MILWAUKEE -- A new poll shows Governor Scott Walker with a lead in the gubernatorial recall race after Tuesday's primary. Meanwhile, Tom Barrett's campaign took to the streets Thursday, targeting neighborhoods in Milwaukee. Walker made an appearance in Wisconsin Dells. Both are gearing up to reach even more voters with massive television ad campaigns.
A Rasmussen poll released Thursday, May 10th shows Walker holds a five point lead over Barrett in the recall race. It shows that 50 percent of the state's likely voters prefer Walker, while 45 percent prefer Barrett.
Two percent prefer some other candidate and another two percent are undecided.
The survey has an error of 4.5 percentage points.

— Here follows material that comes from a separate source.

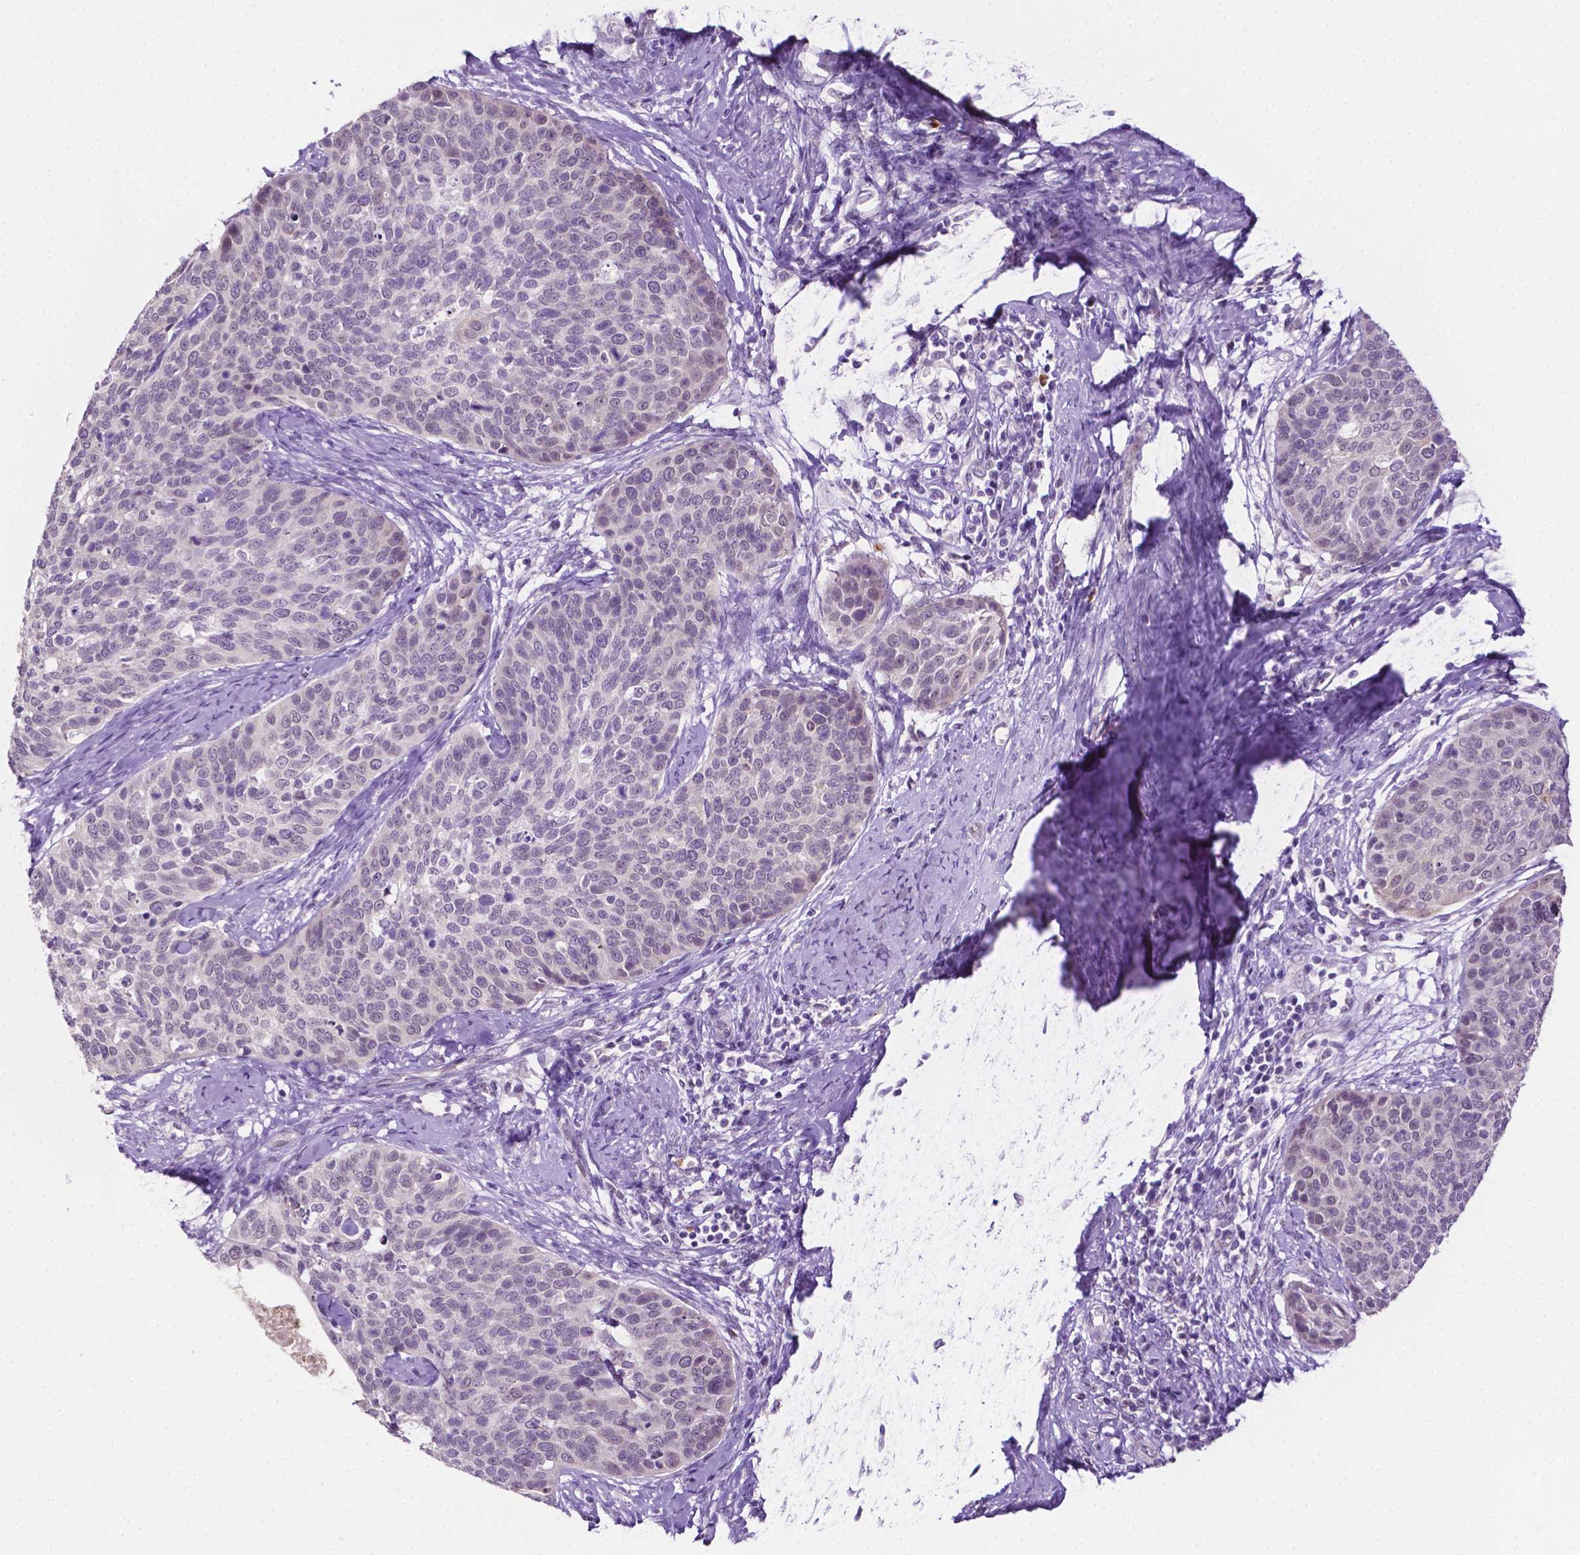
{"staining": {"intensity": "negative", "quantity": "none", "location": "none"}, "tissue": "cervical cancer", "cell_type": "Tumor cells", "image_type": "cancer", "snomed": [{"axis": "morphology", "description": "Squamous cell carcinoma, NOS"}, {"axis": "topography", "description": "Cervix"}], "caption": "IHC image of neoplastic tissue: human squamous cell carcinoma (cervical) stained with DAB shows no significant protein positivity in tumor cells.", "gene": "MMP27", "patient": {"sex": "female", "age": 69}}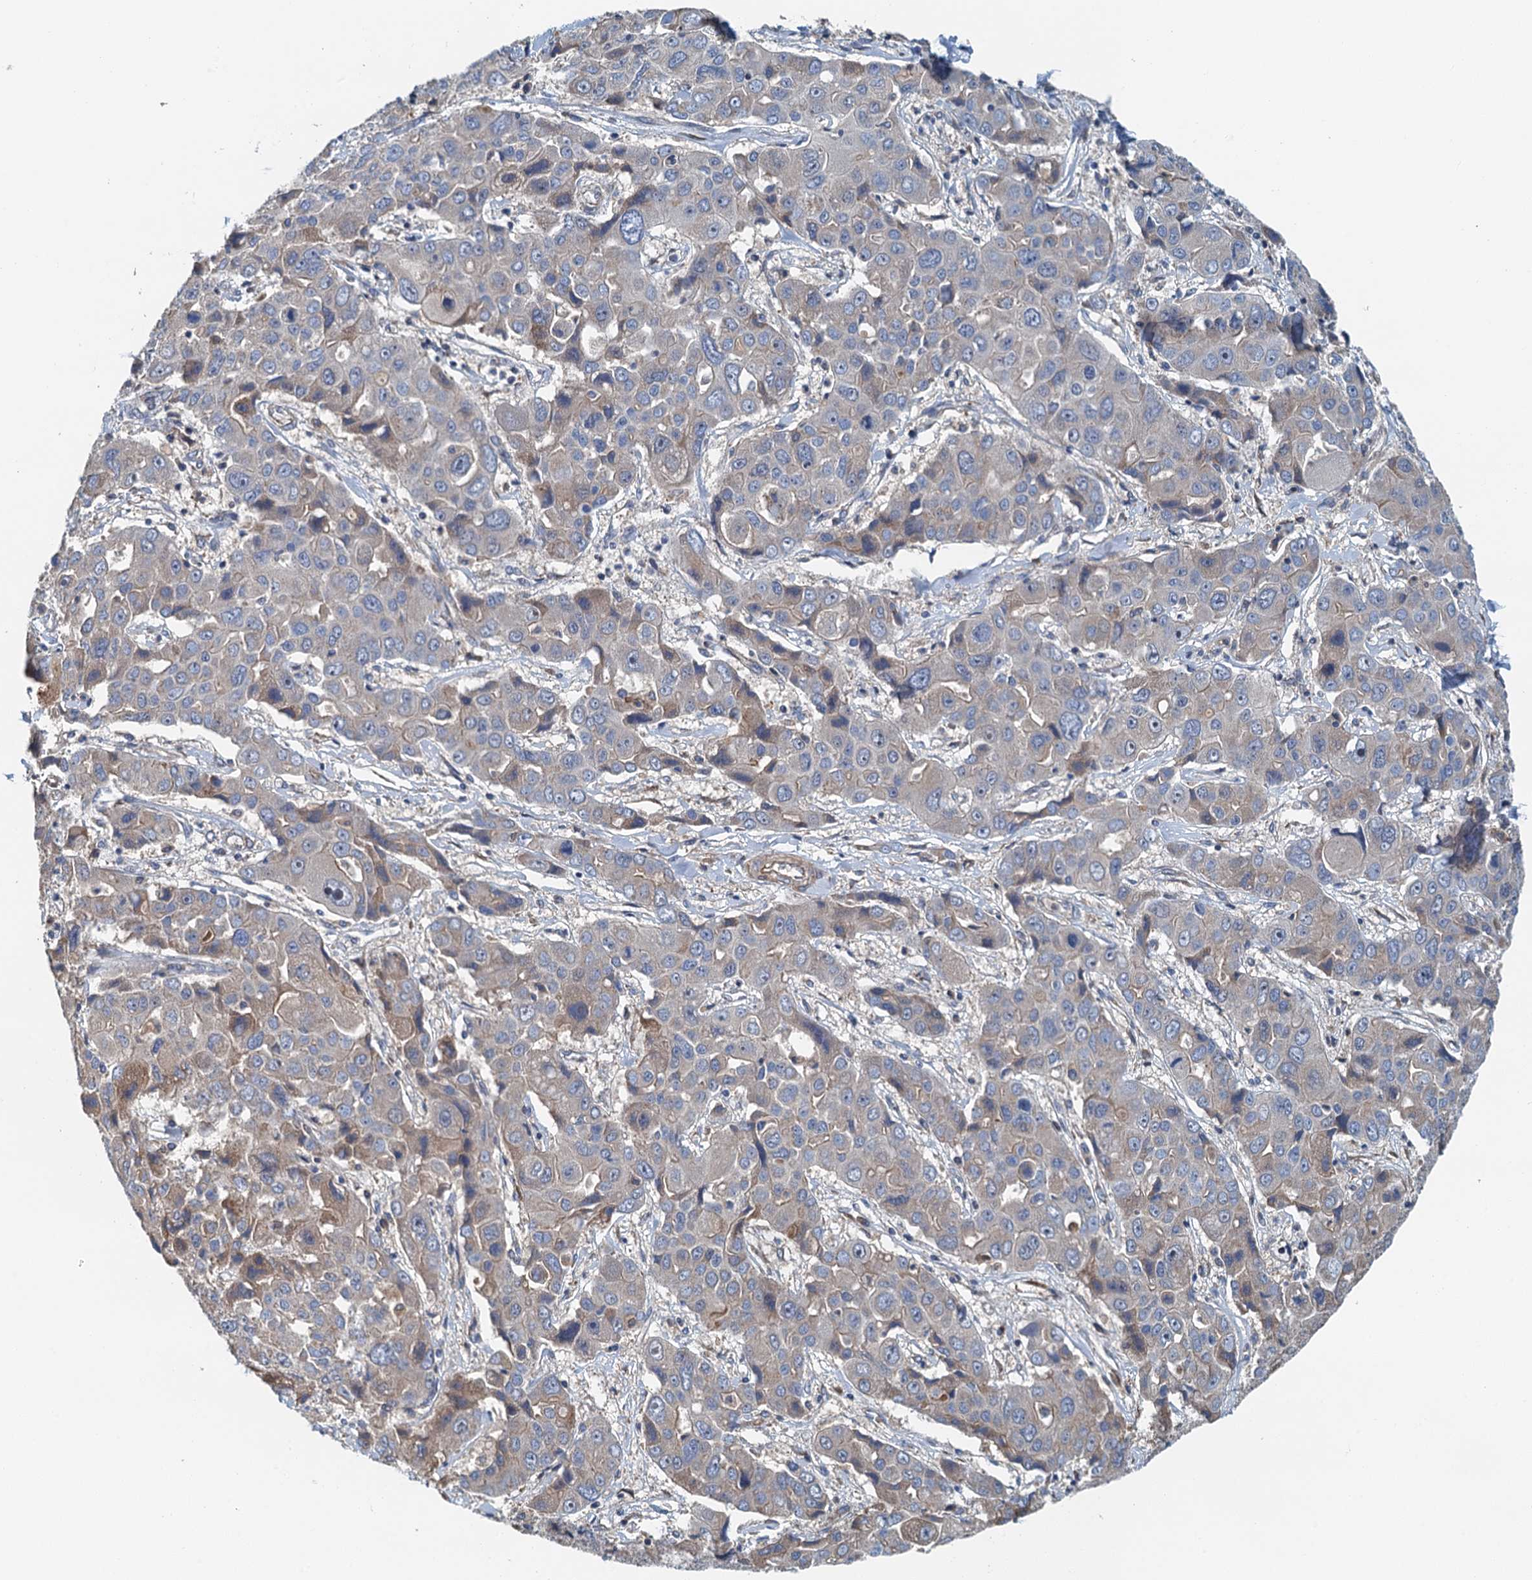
{"staining": {"intensity": "weak", "quantity": "<25%", "location": "cytoplasmic/membranous"}, "tissue": "liver cancer", "cell_type": "Tumor cells", "image_type": "cancer", "snomed": [{"axis": "morphology", "description": "Cholangiocarcinoma"}, {"axis": "topography", "description": "Liver"}], "caption": "Immunohistochemistry (IHC) image of neoplastic tissue: human cholangiocarcinoma (liver) stained with DAB reveals no significant protein staining in tumor cells.", "gene": "PPP1R14D", "patient": {"sex": "male", "age": 67}}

Walker got a standing ovation as he spoke to insurance agents at a convention in the Wisconsin Dells. Walker spoke to reporters about a letter Republicans sent to Democratic challenger Barrett Thursday, with a question. "He says he wants to undo what's happened over the last year. He should explain what he'd do. The simple reality, the reason why he doesn't want to talk about it is because he wants to raise taxes," Walker said.
Barrett launched what he calls a "neighbor-to-neighbor" campaign, meeting voters in coffee shops and on front porches, stopping first in Wauwatosa - Walker's hometown. Barrett said he has a question of his own for Walker. "I want him to explain to the people of this state why he has a legal defense fund, because there are limited instances that allow a sitting official to have a legal defense fund. One is because you're being investigated or prosecuted for a prohibited election process," Barrett said.
Both candidates say they plan to spend a lot of money on television ads. Some estimates project the campaigns and political action groups could spend in excess of $50 million.
At STIR Marketing in Milwaukee, the owner says the huge political buy is crowding out other advertisers who want to get commercial time. "Take Cousins Subs for instance, a retail company. They need to have a presence. We're going to see $50 million of TV inventory go off the shelf in the next four weeks," Brian Bennett with STIR Marketing said.
Bennett says he believes we've never seen so much advertising money spent on so few undecided voters.